I am advised that from a retail perspective, a Hyundai Kona Elite electric model is $54,500 and $60,500 in its extended range option, compared to the entry level petrol model Kona at $26,900. The differential increases when the government discount is taken into account. Many battery electric vehicles are cost prohibitive, so they are above a price threshold that the fleet would normally pay for other fleet vehicles, but of course as technology improves and volume efficiencies are achieved it is expected price parity will occur sometime in the future.
We have maintained the stunning run rate achieved under the previous government of 1.3 per cent penetration of the fleet with these electric vehicles. That may increase as electric vehicles come into lower priced thresholds of the market and become operationally more deployable for even broader areas of government. I think making up the other 98.7 per cent of the performance we would need to get to 100 per cent in seven years would exceed even my extraordinary ambitions in this area.
Mr COWDREY: So you have made no change to the extraordinary net run rate, as you have put it, since declaring a climate emergency?
The Hon. S.C. MULLIGHAN: Yes, that is correct. It was an ambitious goal by the previous government and it was a target of the previous government. I am confident that increasing the proportion of the 6,800 vehicles we have in the South Australian fleet will entirely mitigate the global climate emergency. Hence, while I share the member for Colton's ambition to increase the penetration of a fleet of battery electric vehicles, I just cannot in all good conscience say that we are going to put a halt to climate change and get to 100 per cent battery electric vehicle penetration of the fleet by 2030.
The CHAIR: On that note—
Mr COWDREY: What changes have Treasury made since declaring a climate emergency to achieve those targets?
The CHAIR: On that note—
The Hon. S.C. MULLIGHAN: I am happy to go on all day about this.

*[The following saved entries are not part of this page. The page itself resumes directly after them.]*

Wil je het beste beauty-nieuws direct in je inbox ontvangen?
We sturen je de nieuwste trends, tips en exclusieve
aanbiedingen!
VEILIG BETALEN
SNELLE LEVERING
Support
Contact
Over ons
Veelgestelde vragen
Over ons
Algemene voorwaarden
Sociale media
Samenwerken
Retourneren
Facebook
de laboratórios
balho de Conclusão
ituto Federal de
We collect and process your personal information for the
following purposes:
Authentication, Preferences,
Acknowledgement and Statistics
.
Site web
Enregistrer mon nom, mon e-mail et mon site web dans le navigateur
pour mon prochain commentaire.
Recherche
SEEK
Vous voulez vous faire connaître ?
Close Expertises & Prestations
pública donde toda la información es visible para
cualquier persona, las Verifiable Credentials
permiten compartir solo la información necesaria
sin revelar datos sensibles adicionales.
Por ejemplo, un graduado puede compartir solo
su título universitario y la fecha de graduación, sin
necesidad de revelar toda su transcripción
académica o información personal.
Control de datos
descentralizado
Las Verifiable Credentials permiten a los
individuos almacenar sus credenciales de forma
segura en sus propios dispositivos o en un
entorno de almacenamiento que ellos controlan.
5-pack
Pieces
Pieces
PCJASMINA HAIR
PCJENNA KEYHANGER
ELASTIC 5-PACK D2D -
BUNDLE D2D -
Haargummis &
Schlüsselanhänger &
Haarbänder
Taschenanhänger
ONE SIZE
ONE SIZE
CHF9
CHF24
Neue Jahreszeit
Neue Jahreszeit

The CHAIR: Okay, last question then.
The Hon. S.C. MULLIGHAN: There have been a number of changes in the fleet. New models have come onto the market. We have added new vehicles onto the market, including lower cost vehicles. We have also tried to transition the gaudy faux Bentley-looking sedans out of the parliamentary and ministerial fleet for something a little bit more in keeping with the government's expectations of the fleet, and we will continue to make further changes to the fleet in the future.
The CHAIR: The allotted time having expired, I declare the examination of the portfolios of CTP Regulator, SA Government Insurance and Fleet, Strategic Procurement, Industry Advocate and Shared Services completed. The examination of proposed payments for the Department of Treasury and Finance are now complete. The examination of proposed payments for the Administered Items for the Department of Treasury and Finance is adjourned until 4.15.
I would like to thank the Treasurer and the member for Colton for the civil manner in which they conducted themselves. I especially want to thank the public servants, all those involved in what is obviously a very daunting task of putting a budget together and then having to prepare for estimates, so a big thank you.
Sitting suspended from 13:15 to 14:15.